THE PROBLEM ->
Leave out the pictures and set down the rest of the listing below word for word.

RECORDED INFORMATION ->

—————

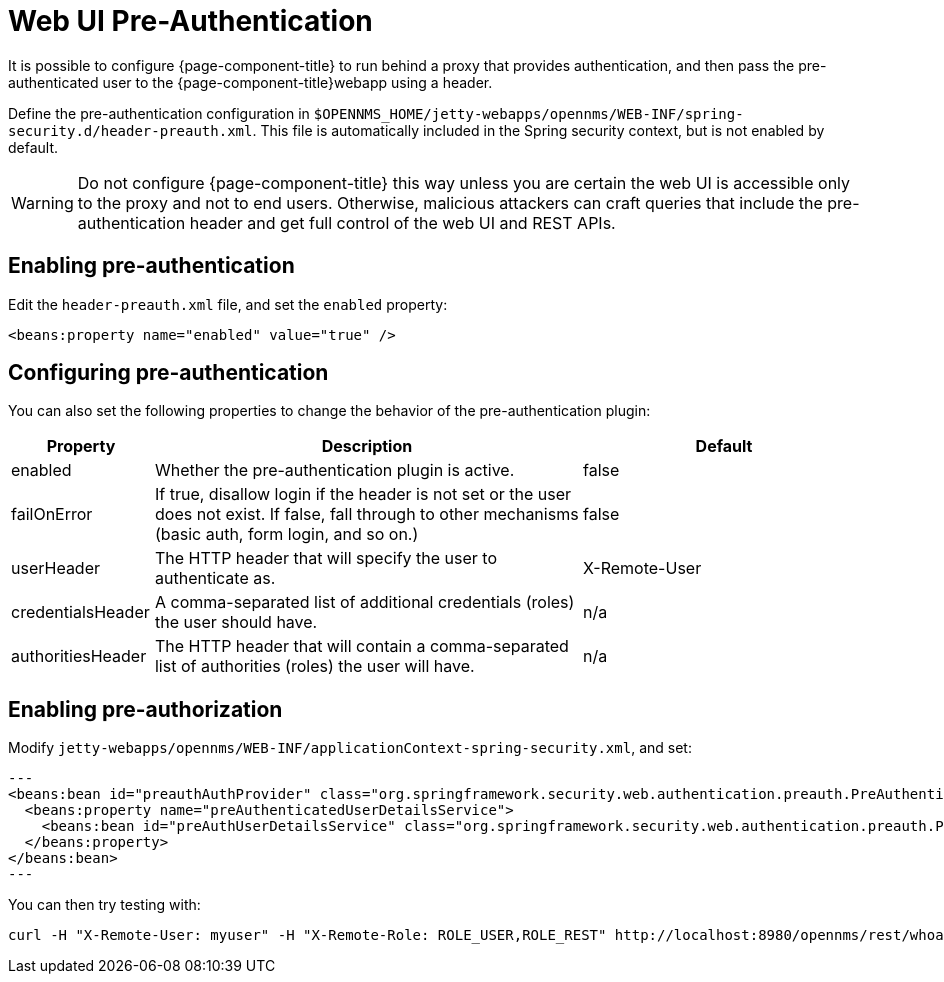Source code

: [[ga-role-user-management-pre-authentication]]
= Web UI Pre-Authentication

It is possible to configure {page-component-title} to run behind a proxy that provides authentication, and then pass the pre-authenticated user to the {page-component-title}webapp using a header.

Define the pre-authentication configuration in `$OPENNMS_HOME/jetty-webapps/opennms/WEB-INF/spring-security.d/header-preauth.xml`. This file is automatically included in the Spring security context, but is not enabled by default.

WARNING: Do not configure {page-component-title} this way unless you are certain the web UI is accessible only to the proxy and not to end users.
	Otherwise, malicious attackers can craft queries that include the pre-authentication header and get full control of the web UI and REST APIs.

== Enabling pre-authentication

Edit the `header-preauth.xml` file, and set the `enabled` property:

[source,xml]
----
<beans:property name="enabled" value="true" />
----

== Configuring pre-authentication

You can also set the following properties to change the behavior of the pre-authentication plugin:

[options="header"]
[cols="1,3,2"]
|====
| Property
| Description
| Default

| enabled
| Whether the pre-authentication plugin is active.
| false

| failOnError
| If true, disallow login if the header is not set or the user does not exist. If false, fall through to other mechanisms (basic auth, form login, and so on.)
| false

| userHeader
| The HTTP header that will specify the user to authenticate as.
| X-Remote-User

| credentialsHeader
| A comma-separated list of additional credentials (roles) the user should have.
| n/a
 
| authoritiesHeader
| The HTTP header that will contain a comma-separated list of authorities (roles) the user will have.
| n/a
|====

== Enabling pre-authorization
 
Modify `jetty-webapps/opennms/WEB-INF/applicationContext-spring-security.xml`, and set:
 
[source,xml]
---
<beans:bean id="preauthAuthProvider" class="org.springframework.security.web.authentication.preauth.PreAuthenticatedAuthenticationProvider">
  <beans:property name="preAuthenticatedUserDetailsService">
    <beans:bean id="preAuthUserDetailsService" class="org.springframework.security.web.authentication.preauth.PreAuthenticatedGrantedAuthoritiesUserDetailsService"/>
  </beans:property>
</beans:bean>
---
 
 
You can then try testing with:
```
curl -H "X-Remote-User: myuser" -H "X-Remote-Role: ROLE_USER,ROLE_REST" http://localhost:8980/opennms/rest/whoami
```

—————

REPLY TO THE TASK ->
Source code

: [[ga-role-user-management-pre-authentication]]
= Web UI Pre-Authentication

It is possible to configure {page-component-title} to run behind a proxy that provides authentication, and then pass the pre-authenticated user to the {page-component-title}webapp using a header.

Define the pre-authentication configuration in `$OPENNMS_HOME/jetty-webapps/opennms/WEB-INF/spring-security.d/header-preauth.xml`. This file is automatically included in the Spring security context, but is not enabled by default.

WARNING: Do not configure {page-component-title} this way unless you are certain the web UI is accessible only to the proxy and not to end users.
	Otherwise, malicious attackers can craft queries that include the pre-authentication header and get full control of the web UI and REST APIs.

== Enabling pre-authentication

Edit the `header-preauth.xml` file, and set the `enabled` property:

[source,xml]
----
<beans:property name="enabled" value="true" />
----

== Configuring pre-authentication

You can also set the following properties to change the behavior of the pre-authentication plugin:

[options="header"]
[cols="1,3,2"]
|====
| Property
| Description
| Default

| enabled
| Whether the pre-authentication plugin is active.
| false

| failOnError
| If true, disallow login if the header is not set or the user does not exist. If false, fall through to other mechanisms (basic auth, form login, and so on.)
| false

| userHeader
| The HTTP header that will specify the user to authenticate as.
| X-Remote-User

| credentialsHeader
| A comma-separated list of additional credentials (roles) the user should have.
| n/a
 
| authoritiesHeader
| The HTTP header that will contain a comma-separated list of authorities (roles) the user will have.
| n/a
|====

== Enabling pre-authorization
 
Modify `jetty-webapps/opennms/WEB-INF/applicationContext-spring-security.xml`, and set:
 
[source,xml]
---
<beans:bean id="preauthAuthProvider" class="org.springframework.security.web.authentication.preauth.PreAuthenticatedAuthenticationProvider">
  <beans:property name="preAuthenticatedUserDetailsService">
    <beans:bean id="preAuthUserDetailsService" class="org.springframework.security.web.authentication.preauth.PreAuthenticatedGrantedAuthoritiesUserDetailsService"/>
  </beans:property>
</beans:bean>
---
 
 
You can then try testing with:
```
curl -H "X-Remote-User: myuser" -H "X-Remote-Role: ROLE_USER,ROLE_REST" http://localhost:8980/opennms/rest/whoami
```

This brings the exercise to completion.